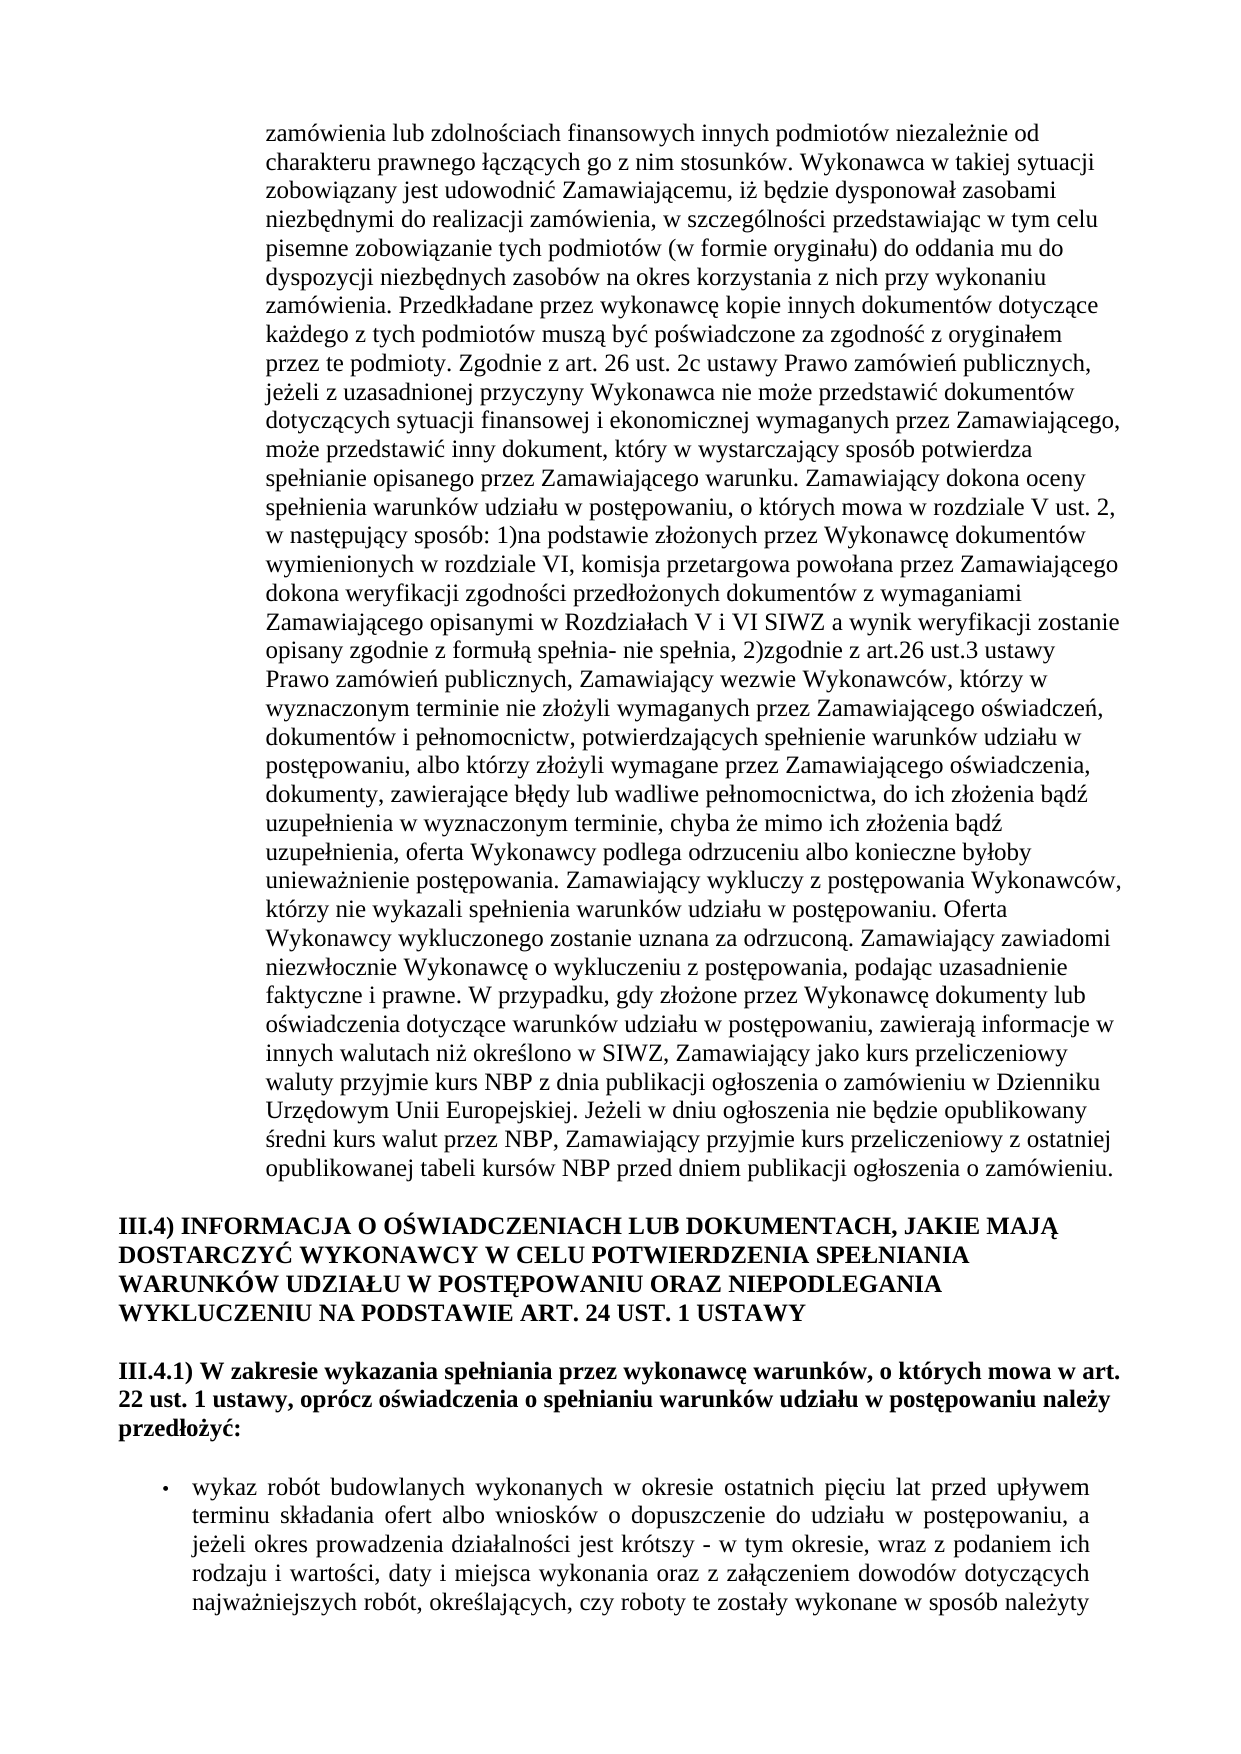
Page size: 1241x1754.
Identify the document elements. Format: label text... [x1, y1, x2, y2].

list wykaz robót budowlanych wykonanych w okresie ostatnich pięciu lat przed upływem terminu składania ofert albo wniosków o dopuszczenie do udziału w postępowaniu, a jeżeli okres prowadzenia działalności jest krótszy - w tym okresie, wraz z podaniem ich rodzaju i wartości, daty i miejsca wykonania oraz z załączeniem dowodów dotyczących najważniejszych robót, określających, czy roboty te zostały wykonane w sposób należyty [162, 1472, 1091, 1615]
list zamówienia lub zdolnościach finansowych innych podmiotów niezależnie od charakteru prawnego łączących go z nim stosunków. Wykonawca w takiej sytuacji zobowiązany jest udowodnić Zamawiającemu, iż będzie dysponował zasobami niezbędnymi do realizacji zamówienia, w szczególności przedstawiając w tym celu pisemne zobowiązanie tych podmiotów (w formie oryginału) do oddania mu do dyspozycji niezbędnych zasobów na okres korzystania z nich przy wykonaniu zamówienia. Przedkładane przez wykonawcę kopie innych dokumentów dotyczące każdego z tych podmiotów muszą być poświadczone za zgodność z oryginałem przez te podmioty. Zgodnie z art. 26 ust. 2c ustawy Prawo zamówień publicznych, jeżeli z uzasadnionej przyczyny Wykonawca nie może przedstawić dokumentów dotyczących sytuacji finansowej i ekonomicznej wymaganych przez Zamawiającego, może przedstawić inny dokument, który w wystarczający sposób potwierdza spełnianie opisanego przez Zamawiającego warunku. Zamawiający dokona oceny spełnienia warunków udziału w postępowaniu, o których mowa w rozdziale V ust. 2, w następujący sposób: 1)na podstawie złożonych przez Wykonawcę dokumentów wymienionych w rozdziale VI, komisja przetargowa powołana przez Zamawiającego dokona weryfikacji zgodności przedłożonych dokumentów z wymaganiami Zamawiającego opisanymi w Rozdziałach V i VI SIWZ a wynik weryfikacji zostanie opisany zgodnie z formułą spełnia- nie spełnia, 2)zgodnie z art.26 ust.3 ustawy Prawo zamówień publicznych, Zamawiający wezwie Wykonawców, którzy w wyznaczonym terminie nie złożyli wymaganych przez Zamawiającego oświadczeń, dokumentów i pełnomocnictw, potwierdzających spełnienie warunków udziału w postępowaniu, albo którzy złożyli wymagane przez Zamawiającego oświadczenia, dokumenty, zawierające błędy lub wadliwe pełnomocnictwa, do ich złożenia bądź uzupełnienia w wyznaczonym terminie, chyba że mimo ich złożenia bądź uzupełnienia, oferta Wykonawcy podlega odrzuceniu albo konieczne byłoby unieważnienie postępowania. Zamawiający wykluczy z postępowania Wykonawców, którzy nie wykazali spełnienia warunków udziału w postępowaniu. Oferta Wykonawcy wykluczonego zostanie uznana za odrzuconą. Zamawiający zawiadomi niezwłocznie Wykonawcę o wykluczeniu z postępowania, podając uzasadnienie faktyczne i prawne. W przypadku, gdy złożone przez Wykonawcę dokumenty lub oświadczenia dotyczące warunków udziału w postępowaniu, zawierają informacje w innych walutach niż określono w SIWZ, Zamawiający jako kurs przeliczeniowy waluty przyjmie kurs NBP z dnia publikacji ogłoszenia o zamówieniu w Dzienniku Urzędowym Unii Europejskiej. Jeżeli w dniu ogłoszenia nie będzie opublikowany średni kurs walut przez NBP, Zamawiający przyjmie kurs przeliczeniowy z ostatniej opublikowanej tabeli kursów NBP przed dniem publikacji ogłoszenia o zamówieniu. [236, 118, 1122, 1182]
text III.4.1) W zakresie wykazania spełniania przez wykonawcę warunków, o których mowa w art. 22 ust. 1 ustawy, oprócz oświadczenia o spełnianiu warunków udziału w postępowaniu należy przedłożyć: [118, 1356, 1122, 1442]
text III.4) INFORMACJA O OŚWIADCZENIACH LUB DOKUMENTACH, JAKIE MAJĄ DOSTARCZYĆ WYKONAWCY W CELU POTWIERDZENIA SPEŁNIANIA WARUNKÓW UDZIAŁU W POSTĘPOWANIU ORAZ NIEPODLEGANIA WYKLUCZENIU NA PODSTAWIE ART. 24 UST. 1 USTAWY [118, 1211, 1122, 1326]
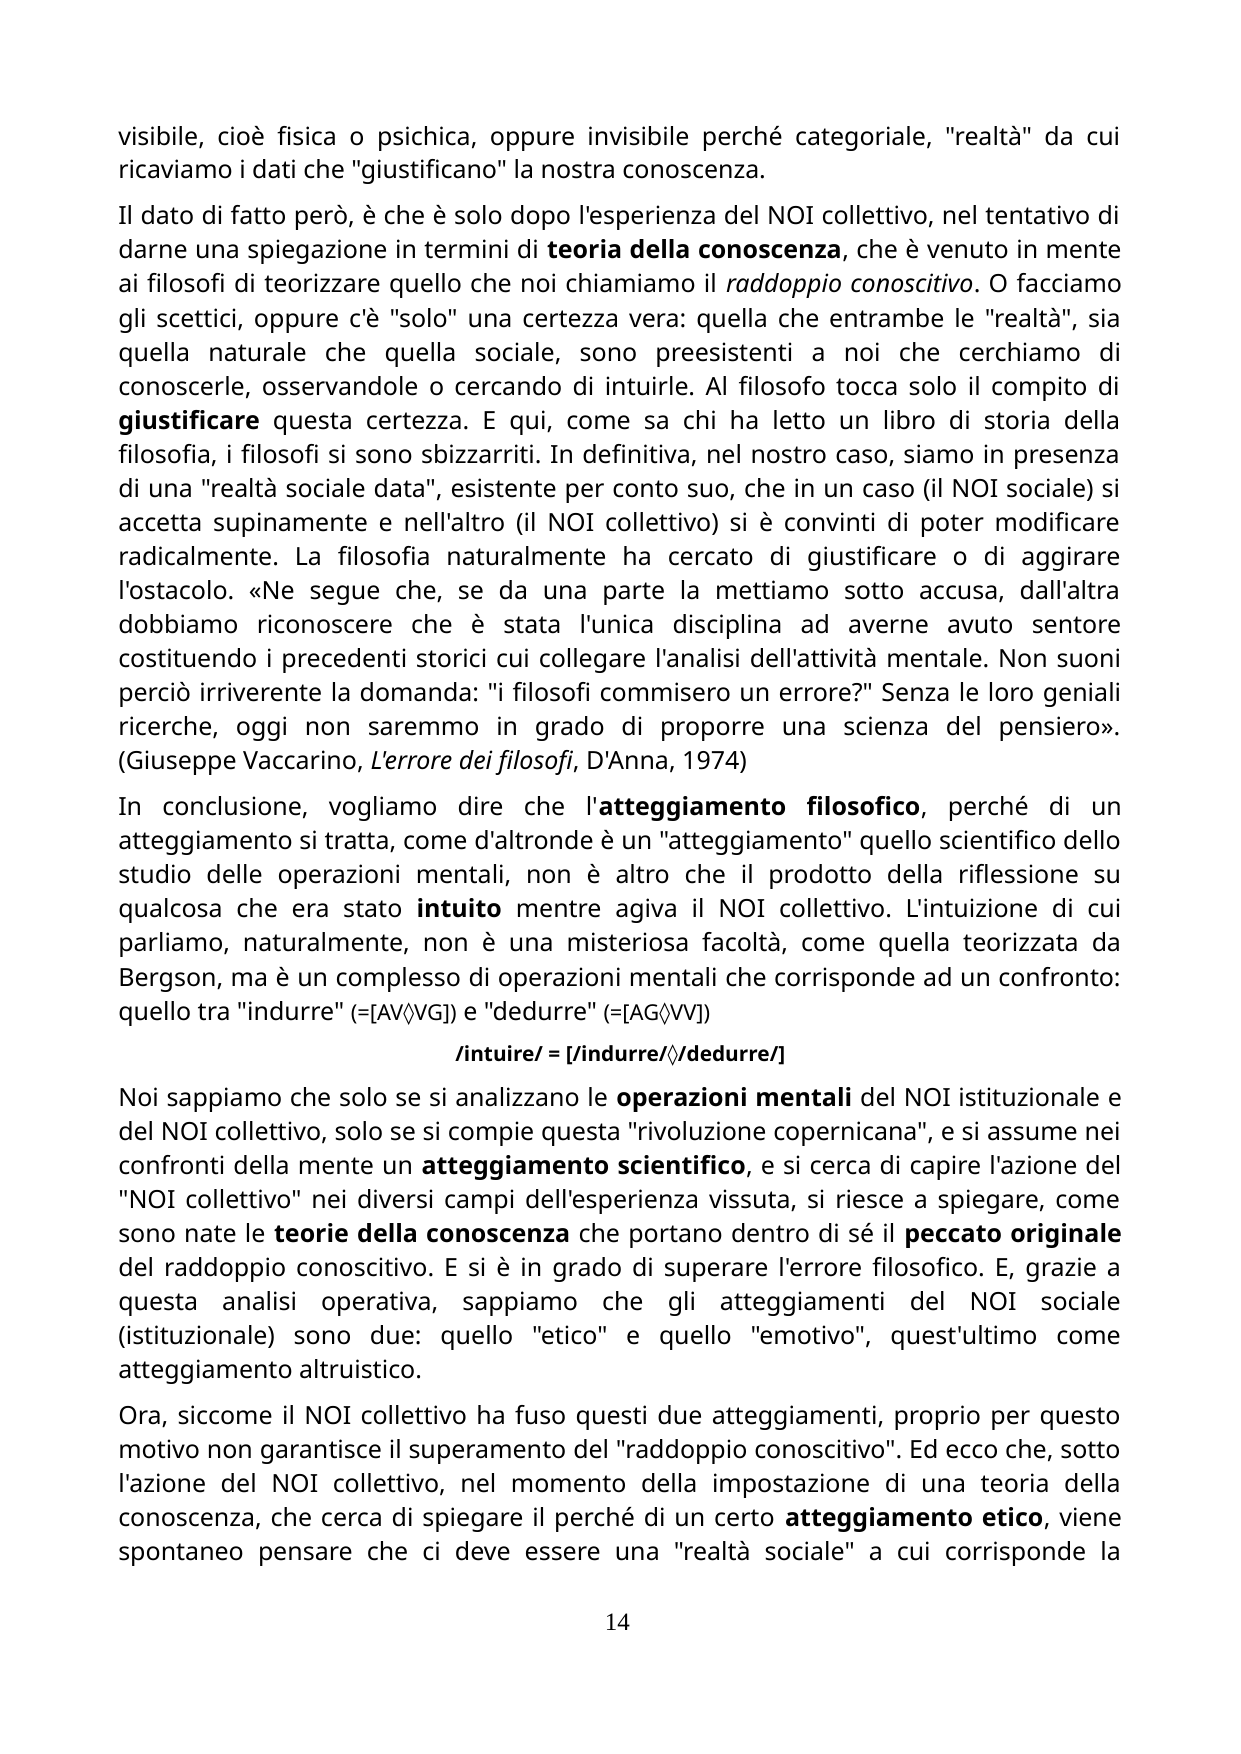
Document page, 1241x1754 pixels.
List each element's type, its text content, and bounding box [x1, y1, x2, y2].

> **WHAT IS NEEDED**
Give the items above as a Markdown table with the columns Row and Line, one numbered row per line. Leave out blank lines and pictures.

> **EXERCISE ANSWER**
| Row | Line |
|---|---|
| 1 | Page size: 1241x1754. |
| 2 | Identify the document elements. Format: label text... [x1, y1, x2, y2]. |
| 3 | list wykaz robót budowlanych wykonanych w okresie ostatnich pięciu lat przed upływem terminu składania ofert albo wniosków o dopuszczenie do udziału w postępowaniu, a jeżeli okres prowadzenia działalności jest krótszy - w tym okresie, wraz z podaniem ich rodzaju i wartości, daty i miejsca wykonania oraz z załączeniem dowodów dotyczących najważniejszych robót, określających, czy roboty te zostały wykonane w sposób należyty [162, 1472, 1091, 1615] |
| 4 | list zamówienia lub zdolnościach finansowych innych podmiotów niezależnie od charakteru prawnego łączących go z nim stosunków. Wykonawca w takiej sytuacji zobowiązany jest udowodnić Zamawiającemu, iż będzie dysponował zasobami niezbędnymi do realizacji zamówienia, w szczególności przedstawiając w tym celu pisemne zobowiązanie tych podmiotów (w formie oryginału) do oddania mu do dyspozycji niezbędnych zasobów na okres korzystania z nich przy wykonaniu zamówienia. Przedkładane przez wykonawcę kopie innych dokumentów dotyczące każdego z tych podmiotów muszą być poświadczone za zgodność z oryginałem przez te podmioty. Zgodnie z art. 26 ust. 2c ustawy Prawo zamówień publicznych, jeżeli z uzasadnionej przyczyny Wykonawca nie może przedstawić dokumentów dotyczących sytuacji finansowej i ekonomicznej wymaganych przez Zamawiającego, może przedstawić inny dokument, który w wystarczający sposób potwierdza spełnianie opisanego przez Zamawiającego warunku. Zamawiający dokona oceny spełnienia warunków udziału w postępowaniu, o których mowa w rozdziale V ust. 2, w następujący sposób: 1)na podstawie złożonych przez Wykonawcę dokumentów wymienionych w rozdziale VI, komisja przetargowa powołana przez Zamawiającego dokona weryfikacji zgodności przedłożonych dokumentów z wymaganiami Zamawiającego opisanymi w Rozdziałach V i VI SIWZ a wynik weryfikacji zostanie opisany zgodnie z formułą spełnia- nie spełnia, 2)zgodnie z art.26 ust.3 ustawy Prawo zamówień publicznych, Zamawiający wezwie Wykonawców, którzy w wyznaczonym terminie nie złożyli wymaganych przez Zamawiającego oświadczeń, dokumentów i pełnomocnictw, potwierdzających spełnienie warunków udziału w postępowaniu, albo którzy złożyli wymagane przez Zamawiającego oświadczenia, dokumenty, zawierające błędy lub wadliwe pełnomocnictwa, do ich złożenia bądź uzupełnienia w wyznaczonym terminie, chyba że mimo ich złożenia bądź uzupełnienia, oferta Wykonawcy podlega odrzuceniu albo konieczne byłoby unieważnienie postępowania. Zamawiający wykluczy z postępowania Wykonawców, którzy nie wykazali spełnienia warunków udziału w postępowaniu. Oferta Wykonawcy wykluczonego zostanie uznana za odrzuconą. Zamawiający zawiadomi niezwłocznie Wykonawcę o wykluczeniu z postępowania, podając uzasadnienie faktyczne i prawne. W przypadku, gdy złożone przez Wykonawcę dokumenty lub oświadczenia dotyczące warunków udziału w postępowaniu, zawierają informacje w innych walutach niż określono w SIWZ, Zamawiający jako kurs przeliczeniowy waluty przyjmie kurs NBP z dnia publikacji ogłoszenia o zamówieniu w Dzienniku Urzędowym Unii Europejskiej. Jeżeli w dniu ogłoszenia nie będzie opublikowany średni kurs walut przez NBP, Zamawiający przyjmie kurs przeliczeniowy z ostatniej opublikowanej tabeli kursów NBP przed dniem publikacji ogłoszenia o zamówieniu. [236, 118, 1122, 1182] |
| 5 | text III.4.1) W zakresie wykazania spełniania przez wykonawcę warunków, o których mowa w art. 22 ust. 1 ustawy, oprócz oświadczenia o spełnianiu warunków udziału w postępowaniu należy przedłożyć: [118, 1356, 1122, 1442] |
| 6 | text III.4) INFORMACJA O OŚWIADCZENIACH LUB DOKUMENTACH, JAKIE MAJĄ DOSTARCZYĆ WYKONAWCY W CELU POTWIERDZENIA SPEŁNIANIA WARUNKÓW UDZIAŁU W POSTĘPOWANIU ORAZ NIEPODLEGANIA WYKLUCZENIU NA PODSTAWIE ART. 24 UST. 1 USTAWY [118, 1211, 1122, 1326] |
| 7 | Document page, 1241x1754 pixels. |
| 8 | List each element's type, its text content, and bounding box [x1, y1, x2, y2]. |